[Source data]

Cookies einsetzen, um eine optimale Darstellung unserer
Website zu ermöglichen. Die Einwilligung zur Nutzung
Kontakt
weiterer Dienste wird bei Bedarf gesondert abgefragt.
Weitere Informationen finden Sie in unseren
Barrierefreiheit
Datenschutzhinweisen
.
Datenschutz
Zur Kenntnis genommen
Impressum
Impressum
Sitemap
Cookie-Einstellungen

--

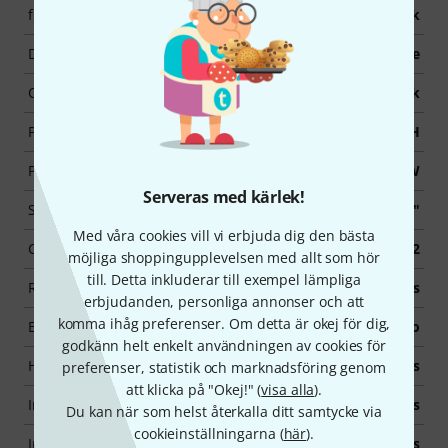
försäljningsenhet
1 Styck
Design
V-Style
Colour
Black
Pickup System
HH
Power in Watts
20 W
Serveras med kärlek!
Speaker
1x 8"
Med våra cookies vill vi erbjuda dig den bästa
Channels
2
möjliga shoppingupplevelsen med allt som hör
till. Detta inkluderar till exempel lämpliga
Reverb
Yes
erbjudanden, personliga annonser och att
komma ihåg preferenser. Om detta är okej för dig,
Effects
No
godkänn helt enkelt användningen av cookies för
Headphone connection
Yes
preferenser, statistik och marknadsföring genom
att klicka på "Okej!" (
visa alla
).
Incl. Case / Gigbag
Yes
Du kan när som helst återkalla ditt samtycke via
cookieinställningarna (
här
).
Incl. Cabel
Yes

---

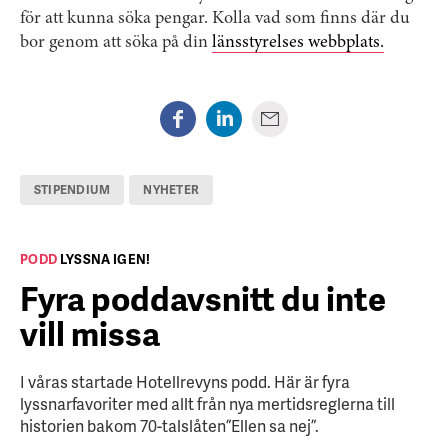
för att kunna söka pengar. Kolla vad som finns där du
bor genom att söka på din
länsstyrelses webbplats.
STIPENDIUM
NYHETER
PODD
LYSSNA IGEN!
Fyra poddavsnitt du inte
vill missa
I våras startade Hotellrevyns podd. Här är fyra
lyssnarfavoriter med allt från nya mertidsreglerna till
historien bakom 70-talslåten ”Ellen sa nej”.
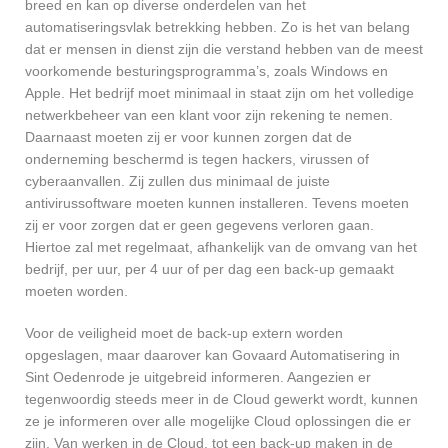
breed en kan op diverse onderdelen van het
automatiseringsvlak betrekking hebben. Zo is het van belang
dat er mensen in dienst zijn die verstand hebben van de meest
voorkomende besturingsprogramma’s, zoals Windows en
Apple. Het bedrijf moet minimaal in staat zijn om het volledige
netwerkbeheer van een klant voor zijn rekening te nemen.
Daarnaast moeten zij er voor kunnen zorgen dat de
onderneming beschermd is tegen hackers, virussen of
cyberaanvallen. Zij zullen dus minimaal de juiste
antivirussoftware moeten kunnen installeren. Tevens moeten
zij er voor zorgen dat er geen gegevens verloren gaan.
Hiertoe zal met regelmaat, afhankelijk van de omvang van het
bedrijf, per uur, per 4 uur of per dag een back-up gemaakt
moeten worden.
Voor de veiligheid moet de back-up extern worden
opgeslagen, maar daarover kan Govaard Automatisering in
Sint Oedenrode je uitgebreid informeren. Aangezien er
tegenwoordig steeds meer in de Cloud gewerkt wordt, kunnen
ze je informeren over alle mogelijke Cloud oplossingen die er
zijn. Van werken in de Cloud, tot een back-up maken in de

## Task to carry out:
Set down, from the entries above, exactly the lines from the one with "antivirussoftware moeten kunnen" up to and including the one with "zijn. Van werken", and no other lines.

## Answer section:
antivirussoftware moeten kunnen installeren. Tevens moeten
zij er voor zorgen dat er geen gegevens verloren gaan.
Hiertoe zal met regelmaat, afhankelijk van de omvang van het
bedrijf, per uur, per 4 uur of per dag een back-up gemaakt
moeten worden.
Voor de veiligheid moet de back-up extern worden
opgeslagen, maar daarover kan Govaard Automatisering in
Sint Oedenrode je uitgebreid informeren. Aangezien er
tegenwoordig steeds meer in de Cloud gewerkt wordt, kunnen
ze je informeren over alle mogelijke Cloud oplossingen die er
zijn. Van werken in de Cloud, tot een back-up maken in de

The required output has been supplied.